#### The task
The expected result is a verbatim repetition of the lines from the start of the entries through the line containing "X129390140Y-92710000D03*", with the pictures removed.

[Saved entries]
┄┄┄┄┄┄┄┄┄┄┄┄┄┄┄┄┄┄┄┄

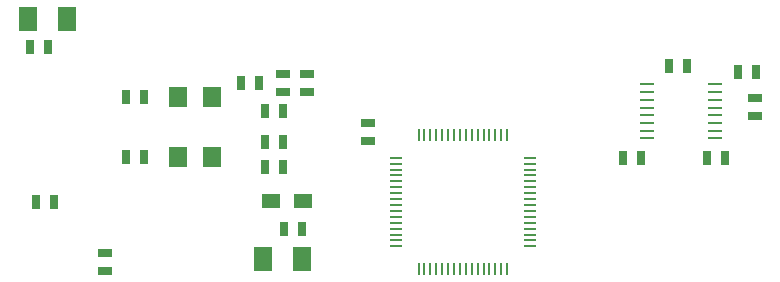
<source format=gtp>
G04 #@! TF.FileFunction,Paste,Top*
%FSLAX46Y46*%
G04 Gerber Fmt 4.6, Leading zero omitted, Abs format (unit mm)*
G04 Created by KiCad (PCBNEW 4.0.7-e2-6376~58~ubuntu14.04.1) date Sat Dec  9 10:48:14 2017*
%MOMM*%
%LPD*%
G01*
G04 APERTURE LIST*
%ADD10C,0.100000*%
%ADD11R,0.635000X1.143000*%
%ADD12R,1.524000X2.032000*%
%ADD13R,1.143000X0.635000*%
%ADD14R,1.597660X1.800860*%
%ADD15R,1.500000X1.300000*%
%ADD16R,1.000000X0.250000*%
%ADD17R,0.250000X1.000000*%
%ADD18R,1.297940X0.248920*%
G04 APERTURE END LIST*
D10*
D11*
X136738000Y-91400000D03*
X138262000Y-91400000D03*
X136738000Y-88800000D03*
X138262000Y-88800000D03*
X138262000Y-93500000D03*
X136738000Y-93500000D03*
D12*
X139851000Y-101300000D03*
X136549000Y-101300000D03*
X116649000Y-81000000D03*
X119951000Y-81000000D03*
D11*
X138338000Y-98800000D03*
X139862000Y-98800000D03*
X118362000Y-83400000D03*
X116838000Y-83400000D03*
D13*
X145500000Y-91362000D03*
X145500000Y-89838000D03*
X140300000Y-87162000D03*
X140300000Y-85638000D03*
X138300000Y-85638000D03*
X138300000Y-87162000D03*
D11*
X175662000Y-92800000D03*
X174138000Y-92800000D03*
X167038000Y-92800000D03*
X168562000Y-92800000D03*
D13*
X178250000Y-87688000D03*
X178250000Y-89212000D03*
D11*
X170988000Y-84950000D03*
X172512000Y-84950000D03*
X178362000Y-85500000D03*
X176838000Y-85500000D03*
D14*
X132229860Y-92710000D03*
X129390140Y-92710000D03*
X132229860Y-87630000D03*
X129390140Y-87630000D03*
D15*
X137250000Y-96400000D03*
X139950000Y-96400000D03*
D11*
X126492000Y-92710000D03*
X124968000Y-92710000D03*
D13*
X123190000Y-100838000D03*
X123190000Y-102362000D03*
D11*
X134738000Y-86400000D03*
X136262000Y-86400000D03*
X124968000Y-87630000D03*
X126492000Y-87630000D03*
D16*
X147800000Y-92750000D03*
X147800000Y-93250000D03*
X147800000Y-93750000D03*
X147800000Y-94250000D03*
X147800000Y-94750000D03*
X147800000Y-95250000D03*
X147800000Y-95750000D03*
X147800000Y-96250000D03*
X147800000Y-96750000D03*
X147800000Y-97250000D03*
X147800000Y-97750000D03*
X147800000Y-98250000D03*
X147800000Y-98750000D03*
X147800000Y-99250000D03*
X147800000Y-99750000D03*
X147800000Y-100250000D03*
D17*
X149750000Y-102200000D03*
X150250000Y-102200000D03*
X150750000Y-102200000D03*
X151250000Y-102200000D03*
X151750000Y-102200000D03*
X152250000Y-102200000D03*
X152750000Y-102200000D03*
X153250000Y-102200000D03*
X153750000Y-102200000D03*
X154250000Y-102200000D03*
X154750000Y-102200000D03*
X155250000Y-102200000D03*
X155750000Y-102200000D03*
X156250000Y-102200000D03*
X156750000Y-102200000D03*
X157250000Y-102200000D03*
D16*
X159200000Y-100250000D03*
X159200000Y-99750000D03*
X159200000Y-99250000D03*
X159200000Y-98750000D03*
X159200000Y-98250000D03*
X159200000Y-97750000D03*
X159200000Y-97250000D03*
X159200000Y-96750000D03*
X159200000Y-96250000D03*
X159200000Y-95750000D03*
X159200000Y-95250000D03*
X159200000Y-94750000D03*
X159200000Y-94250000D03*
X159200000Y-93750000D03*
X159200000Y-93250000D03*
X159200000Y-92750000D03*
D17*
X157250000Y-90800000D03*
X156750000Y-90800000D03*
X156250000Y-90800000D03*
X155750000Y-90800000D03*
X155250000Y-90800000D03*
X154750000Y-90800000D03*
X154250000Y-90800000D03*
X153750000Y-90800000D03*
X153250000Y-90800000D03*
X152750000Y-90800000D03*
X152250000Y-90800000D03*
X151750000Y-90800000D03*
X151250000Y-90800000D03*
X150750000Y-90800000D03*
X150250000Y-90800000D03*
X149750000Y-90800000D03*
D18*
X169114720Y-86544160D03*
X169114720Y-87194400D03*
X169114720Y-87844640D03*
X169114720Y-88494880D03*
X169114720Y-89145120D03*
X169114720Y-89795360D03*
X169114720Y-90445600D03*
X169114720Y-91095840D03*
X174865280Y-91095840D03*
X174865280Y-90445600D03*
X174865280Y-89795360D03*
X174865280Y-89145120D03*
X174865280Y-88494880D03*
X174865280Y-87844640D03*
X174865280Y-87194400D03*
X174865280Y-86544160D03*
D11*
X117348000Y-96520000D03*
X118872000Y-96520000D03*
M02*

</source>
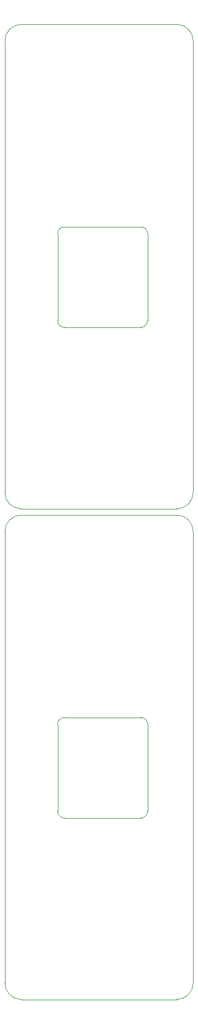
<source format=gbr>
G04 #@! TF.GenerationSoftware,KiCad,Pcbnew,9.0.1*
G04 #@! TF.CreationDate,2025-10-05T20:23:01+13:00*
G04 #@! TF.ProjectId,covers,636f7665-7273-42e6-9b69-6361645f7063,rev?*
G04 #@! TF.SameCoordinates,Original*
G04 #@! TF.FileFunction,Profile,NP*
%FSLAX46Y46*%
G04 Gerber Fmt 4.6, Leading zero omitted, Abs format (unit mm)*
G04 Created by KiCad (PCBNEW 9.0.1) date 2025-10-05 20:23:01*
%MOMM*%
%LPD*%
G01*
G04 APERTURE LIST*
G04 #@! TA.AperFunction,Profile*
%ADD10C,0.050000*%
G04 #@! TD*
G04 APERTURE END LIST*
D10*
X134900000Y-151300000D02*
X134900000Y-185950000D01*
X106000000Y-116650000D02*
G75*
G02*
X108500000Y-114150000I2500000J0D01*
G01*
X106000000Y-151300000D02*
X106000000Y-185950000D01*
X108500000Y-114150000D02*
X132400000Y-114150000D01*
X108500000Y-188450000D02*
G75*
G02*
X106000000Y-185950000I0J2500000D01*
G01*
X134900000Y-185950000D02*
G75*
G02*
X132400000Y-188450000I-2500000J0D01*
G01*
X106000000Y-151300000D02*
X106000000Y-116650000D01*
X134900000Y-151300000D02*
X134900000Y-116650000D01*
X108500000Y-188450000D02*
X132400000Y-188450000D01*
X132400000Y-114150000D02*
G75*
G02*
X134900000Y-116650000I0J-2500000D01*
G01*
X115100000Y-160600000D02*
G75*
G02*
X114100000Y-159600000I0J1000000D01*
G01*
X115100000Y-160600000D02*
X126900000Y-160600000D01*
X127900000Y-159600000D02*
X127900000Y-146200000D01*
X126900000Y-145200000D02*
X115100000Y-145200000D01*
X114100000Y-146200000D02*
X114100000Y-159600000D01*
X108500000Y-38900000D02*
X132400000Y-38900000D01*
X106000000Y-76050000D02*
X106000000Y-110700000D01*
X126900000Y-69950000D02*
G75*
G02*
X127900000Y-70950000I0J-1000000D01*
G01*
X134900000Y-110700000D02*
G75*
G02*
X132400000Y-113200000I-2500000J0D01*
G01*
X127900000Y-84350000D02*
G75*
G02*
X126900000Y-85350000I-1000000J0D01*
G01*
X126900000Y-145200000D02*
G75*
G02*
X127900000Y-146200000I0J-1000000D01*
G01*
X126900000Y-69950000D02*
X115100000Y-69950000D01*
X108500000Y-113200000D02*
G75*
G02*
X106000000Y-110700000I0J2500000D01*
G01*
X114100000Y-70950000D02*
G75*
G02*
X115100000Y-69950000I1000000J0D01*
G01*
X106000000Y-41400000D02*
G75*
G02*
X108500000Y-38900000I2500000J0D01*
G01*
X134900000Y-76050000D02*
X134900000Y-41400000D01*
X114100000Y-146200000D02*
G75*
G02*
X115100000Y-145200000I1000000J0D01*
G01*
X132400000Y-38900000D02*
G75*
G02*
X134900000Y-41400000I0J-2500000D01*
G01*
X127900000Y-84350000D02*
X127900000Y-70950000D01*
X115100000Y-85350000D02*
X126900000Y-85350000D01*
X114100000Y-70950000D02*
X114100000Y-84350000D01*
X127900000Y-159600000D02*
G75*
G02*
X126900000Y-160600000I-1000000J0D01*
G01*
X115100000Y-85350000D02*
G75*
G02*
X114100000Y-84350000I0J1000000D01*
G01*
X106000000Y-76050000D02*
X106000000Y-41400000D01*
X108500000Y-113200000D02*
X132400000Y-113200000D01*
X134900000Y-76050000D02*
X134900000Y-110700000D01*
M02*

</source>
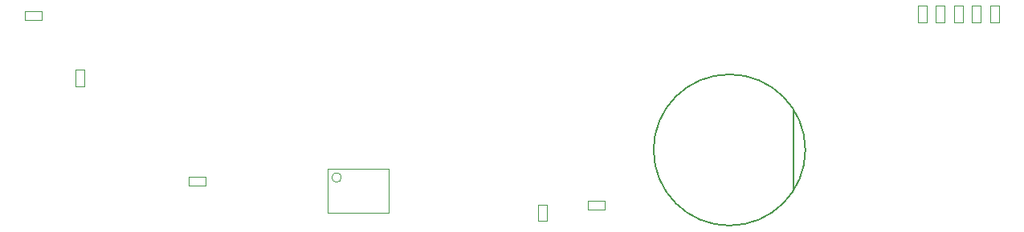
<source format=gbr>
%TF.GenerationSoftware,Altium Limited,Altium Designer,19.1.8 (144)*%
G04 Layer_Color=16711935*
%FSLAX26Y26*%
%MOIN*%
%TF.FileFunction,Other,Mechanical_13*%
%TF.Part,Single*%
G01*
G75*
%TA.AperFunction,NonConductor*%
%ADD32C,0.007874*%
%ADD59C,0.003937*%
D32*
X5824961Y4070000D02*
G03*
X5824961Y4070000I-314961J0D01*
G01*
X5775748Y3902677D02*
Y4237323D01*
D59*
X3899134Y3955118D02*
G03*
X3899134Y3955118I-19685J0D01*
G01*
X3844016Y3809449D02*
Y3990551D01*
X4095984Y3809449D02*
Y3990551D01*
X3844016D02*
X4095984D01*
X3844016Y3809449D02*
X4095984D01*
X3265551Y3958701D02*
X3334449D01*
X3265551Y3921299D02*
X3334449D01*
X3265551D02*
Y3958701D01*
X3334449Y3921299D02*
Y3958701D01*
X2585551Y4611299D02*
X2654449D01*
X2585551Y4648701D02*
X2654449D01*
Y4611299D02*
Y4648701D01*
X2585551Y4611299D02*
Y4648701D01*
X6591299Y4602126D02*
X6628701D01*
X6591299Y4671024D02*
X6628701D01*
Y4602126D02*
Y4671024D01*
X6591299Y4602126D02*
Y4671024D01*
X6516299Y4602126D02*
X6553701D01*
X6516299Y4671024D02*
X6553701D01*
Y4602126D02*
Y4671024D01*
X6516299Y4602126D02*
Y4671024D01*
X4716406Y3842107D02*
X4753808D01*
X4716406Y3773210D02*
X4753808D01*
Y3842107D01*
X4716406Y3773210D02*
Y3842107D01*
X4991351Y3821610D02*
Y3859012D01*
X4922453Y3821610D02*
Y3859012D01*
X4991351D01*
X4922453Y3821610D02*
X4991351D01*
X2794287Y4404184D02*
X2831689D01*
X2794287Y4335286D02*
X2831689D01*
Y4404184D01*
X2794287Y4335286D02*
Y4404184D01*
X6291299Y4602126D02*
Y4671024D01*
X6328701Y4602126D02*
Y4671024D01*
X6291299D02*
X6328701D01*
X6291299Y4602126D02*
X6328701D01*
X6366299D02*
Y4671024D01*
X6403701Y4602126D02*
Y4671024D01*
X6366299D02*
X6403701D01*
X6366299Y4602126D02*
X6403701D01*
X6441299D02*
Y4671024D01*
X6478701Y4602126D02*
Y4671024D01*
X6441299D02*
X6478701D01*
X6441299Y4602126D02*
X6478701D01*
%TF.MD5,5c90375f7dde7fbb2dc85e76ae374449*%
M02*

</source>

┄┄┄┄┄┄┄┄┄┄┄┄┄┄┄┄┄┄┄┄

#### Answer to this problem
<source format=gtp>
G04 #@! TF.FileFunction,Paste,Top*
%FSLAX46Y46*%
G04 Gerber Fmt 4.6, Leading zero omitted, Abs format (unit mm)*
G04 Created by KiCad (PCBNEW 4.0.7-e2-6376~58~ubuntu14.04.1) date Sat Dec  9 10:48:14 2017*
%MOMM*%
%LPD*%
G01*
G04 APERTURE LIST*
%ADD10C,0.100000*%
%ADD11R,0.635000X1.143000*%
%ADD12R,1.524000X2.032000*%
%ADD13R,1.143000X0.635000*%
%ADD14R,1.597660X1.800860*%
%ADD15R,1.500000X1.300000*%
%ADD16R,1.000000X0.250000*%
%ADD17R,0.250000X1.000000*%
%ADD18R,1.297940X0.248920*%
G04 APERTURE END LIST*
D10*
D11*
X136738000Y-91400000D03*
X138262000Y-91400000D03*
X136738000Y-88800000D03*
X138262000Y-88800000D03*
X138262000Y-93500000D03*
X136738000Y-93500000D03*
D12*
X139851000Y-101300000D03*
X136549000Y-101300000D03*
X116649000Y-81000000D03*
X119951000Y-81000000D03*
D11*
X138338000Y-98800000D03*
X139862000Y-98800000D03*
X118362000Y-83400000D03*
X116838000Y-83400000D03*
D13*
X145500000Y-91362000D03*
X145500000Y-89838000D03*
X140300000Y-87162000D03*
X140300000Y-85638000D03*
X138300000Y-85638000D03*
X138300000Y-87162000D03*
D11*
X175662000Y-92800000D03*
X174138000Y-92800000D03*
X167038000Y-92800000D03*
X168562000Y-92800000D03*
D13*
X178250000Y-87688000D03*
X178250000Y-89212000D03*
D11*
X170988000Y-84950000D03*
X172512000Y-84950000D03*
X178362000Y-85500000D03*
X176838000Y-85500000D03*
D14*
X132229860Y-92710000D03*
X129390140Y-92710000D03*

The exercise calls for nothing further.